* _PROBLEM TO SOLVE_
Can you pick up the cardiovascular examination notes after their last line, on palpating the apical impulse, and continue them?

* _TEXT EXCERPT_
____

Page 3: EXTRA SOUNDS AND MURMURS

• Extra Heart Sounds:

  • S3: Early diastole; resistance to filling during rapid filling phase (indicative of certain heart conditions).

  • S4: End of diastole; resistance to filling in a non-compliant ventricle, occurs just before S1.

• Murmurs: Caused by turbulent blood flow, create a blowing or swooshing sound.

  • May indicate underlying pathological conditions (valvular stenosis, regurgitation, etc.).

  • Murmurs are characterized by:

    • Timing: Systolic or diastolic.

    • Frequency: High, medium, or low-pitched.

    • Duration: Short for heart sounds, longer silent periods.

Page 4: THE NECK VESSELS

• Carotid Artery Pulse:

  • Important central artery; timing coincides with ventricular systole.

  • Palpation assesses contour, amplitude and symmetry; normally smooth with brisk upstroke.

• Jugular Venous Pulse:

  • Provides information about the right side of the heart and reflects filling pressures; can be used to assess central venous pressure (CVP).

  • Distention of the jugular veins can suggest heart failure.

AGING AND HEMODYNAMIC CHANGES

• Age-related increase in systolic BP, termed isolated systolic hypertension; results from vascular stiffening.

• Heart size remains constant, but left ventricular wall thickens to handle increased workload.

• Resting heart rate and cardiac output remain unchanged; decreased ability to augment output during exercise.

• Increased incidence of dysrhythmias with age; prolonged PR and QT intervals observed on ECG.

• CVD incidence rises, being the leading cause of death in older adults.

Page 5: SYMPTOMS AND OBJECTIVE DATA

• Symptoms:

  • Orthopnea: Difficulty breathing when supine.

  • Cyanosis/Pallor: Results from MI or low output.

  • Edema: Dependent edema may occur in heart failure.

  • Nocturia: Increased urination due to fluid resorption.

EXAMINATION OF NECK VESSELS

• Palpation of Carotid Artery: Avoid excessive pressure; assess amplitude and contour bilaterally.

• Auscultation: Detects bruits; characterized by blowing sounds indicating turbulence.

  • Use bell of stethoscope at several points along the carotid artery, ensuring light contact to avoid artificial sounds.

• Jugular Vein Inspection: Assess CVP and intravascular volume. Higher positions signify elevated venous pressure.

Page 6: PHYSICAL EXAMINATION OF THE HEART

• Inspection of Anterior Chest: Look for visible apical impulse in the 4th or 5th intercostal space, at or medial to the midclavicular line.

• Palpation of Apical Impulse:

  • Helps locate the impulse precisely; normal size and duration noted.

____

Extracted data entries
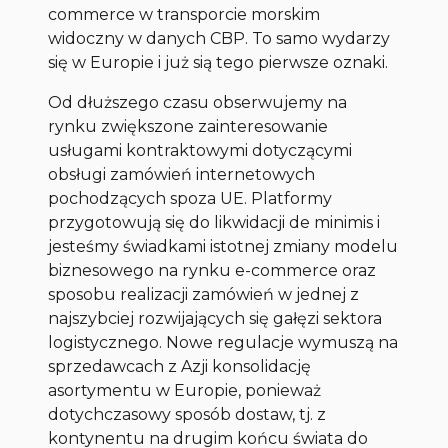
commerce w transporcie morskim
widoczny w danych CBP. To samo wydarzy
się w Europie i już sią tego pierwsze oznaki.
Od dłuższego czasu obserwujemy na
rynku zwiększone zainteresowanie
usługami kontraktowymi dotyczącymi
obsługi zamówień internetowych
pochodzących spoza UE. Platformy
przygotowują się do likwidacji de minimis i
jesteśmy świadkami istotnej zmiany modelu
biznesowego na rynku e-commerce oraz
sposobu realizacji zamówień w jednej z
najszybciej rozwijających się gałęzi sektora
logistycznego. Nowe regulacje wymuszą na
sprzedawcach z Azji konsolidację
asortymentu w Europie, ponieważ
dotychczasowy sposób dostaw, tj. z
kontynentu na drugim końcu świata do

____

* _RESPONSE TO THIS EXERCISE_
• Auscultation: Focus on key valve areas rather than anatomical locations. Identify heaves or lifts indicating hypertrophy.

SOUND CHARACTERISTICS

• Rate and rhythm should be assessed; note regularity and any identified irregularities.

• Distinguish S1 and S2: S1 is louder at the apex, S2 at the base; they coincide with the carotid pulse.

Page 7: AUSCULTATION TECHNIQUE

• Valve areas to auscultate:

  • Aortic Valve Area: 2nd right interspace.

  • Pulmonic Valve Area: 2nd left interspace.

  • Tricuspid Valve Area: Left lower eternal border.

  • Mitral Valve Area: 5th interspace, left midclavicular line.

• Assess for rhythm irregularities such as tachydysrhythmias and check for pulse deficits; apical beat should correlate with radial pulse.

IDENTIFICATION OF HEART SOUNDS

• Identify unique characteristics of each sound; normal sounds vs. pathological deviations.

• Split S1 and S2: Conditions that indicate varied sounds during diaphragm or bell auscultation.

Page 8: EXAMINATION OF MURMURS

• Analyze murmur characteristics: Timing, loudness, pitch, pattern, quality, location, and radiation.

• Innocent vs. Functional Murmurs: Innocent murmurs indicate no disease; functional murmurs arise from increased blood flow in certain conditions.

• Murmurs should be described correctly to differentiate between pathologic and benign conditions.

Page 9: AGING AND MURMURS

• Aging leads to gradual rise in SBP with DBP remaining constant.

• Elderly patients may experience orthostatic hypotension and require careful examination of carotid arteries.

• Increased volume of the thorax with aging may complicate auscultation of heart sounds.

• Systolic murmurs are common; benign if occurring in the elderly, but further assessment may be necessary for abnormal sounds.